Danach setzt eine kontinuierliche Verlangsamung ein, jedes Jahr um rund drei Prozent. Laut Studie, die übrigens im Fachportal Science erschienen ist, endet der Prozess mit dem 20. Lebensjahr. 

Weniger bekannt und wohl auch etwas weniger populär, bringt die Studie dann doch die etwas überraschende Erkenntnis ans Licht, dass sich beispielsweise Gewichtszunahmen ab dem Alter von 30 indessen eben nicht auf den verlangsamten Metabolismus (griechisch für Stoffwechsel) zurückführen lassen. Vielmehr bliebe ab dem 20. Lebensjahr der Ablauf des menschlichen Stoffwechsels relativ stabil. Erst ab einem Lebensalter von 60 Jahren verbrauche der Körper weniger Energie. Hierfür sei der Grund jedoch in erster Linie die vermehrte Abnahme von Muskelmasse.     

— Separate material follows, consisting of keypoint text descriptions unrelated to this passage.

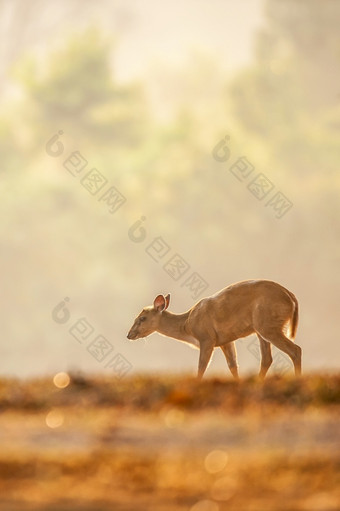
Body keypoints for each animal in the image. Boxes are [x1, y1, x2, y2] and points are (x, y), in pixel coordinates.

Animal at [127, 280, 300, 380]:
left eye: (142, 318)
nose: (129, 334)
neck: (187, 325)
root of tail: (291, 297)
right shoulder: (225, 340)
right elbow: (232, 366)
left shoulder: (207, 337)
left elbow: (201, 366)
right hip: (261, 328)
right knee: (267, 359)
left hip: (267, 323)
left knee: (295, 350)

Das kannst du für einen guten Stoffwechsel tun.

Um deinen Stoffwechsel auf Touren zu bringen, gibt es nichts Besseres als Frühsport. Bewegung, Sauerstoff und das frühe Sonnenlicht wirken wahre Wunder. Nach dieser morgendlichen Aktivität belohnst du dich und deinen Körper vorzugsweise mit einem vitamin- und eiweißhaltigen Frühstück.

Generell solltest du dich eher salzarm ernähren. Bedenke, dass viele industriegefertigte Produkte bereits eine Menge Salz enthalten. Zu viel Salz kann sich im Körper ablagern, die Blutgefäße verengen und damit Bluthochdruck fördern. Damit du dir keinen Jodmangel einhandelst, der der für den Stoffwechsel wichtigen Schilddrüse abträglich wäre, verwende sparsam Kochsalze, die mit Jod angereichert sind. Wenn du deinen Speiseplan zusätzlich mit jodhaltigen Produkten (essbare Algen, Seefisch oder Schalentiere) ergänzt, bist du schon auf der sicheren Seite.

Am kleinen Hunger zwischendurch kommst du vermutlich im Laufe des Tages nicht vorbei. Deshalb ist es wichtig, richtig zu snacken. Hier empfiehlt es sich z.B. zu fettarmen Crackern, Reiswaffeln oder Knäckebrot zu greifen. Auch die sogenannten mehrfach ungesättigten Fettsäuren unterstützen: Sie regen den Stoffwechsel an und begünstigen eine effektive Fettverbrennung. Tipp: Mehrmals täglich ein paar Nüsse (Walnüsse) knabbern. Wenn die Temperaturen im Sommer steigen, fühlst du dich sicher oft eher antriebslos, matt und schlapp. Ebenso schaltet dann auch dein Stoffwechsel ein paar Gänge zurück. Dagegen hilft mehrmals am Tag kaltes Abduschen (Saunaeffekt) oder einfach eiskaltes Wasser (Eiswürfel) über die Handgelenke laufen zu lassen. Im Winter dagegen drehst du die Heizung runter und lüftest gut durch. Das spart Heizenergie, tut der Umwelt und auch deinem Konto gut.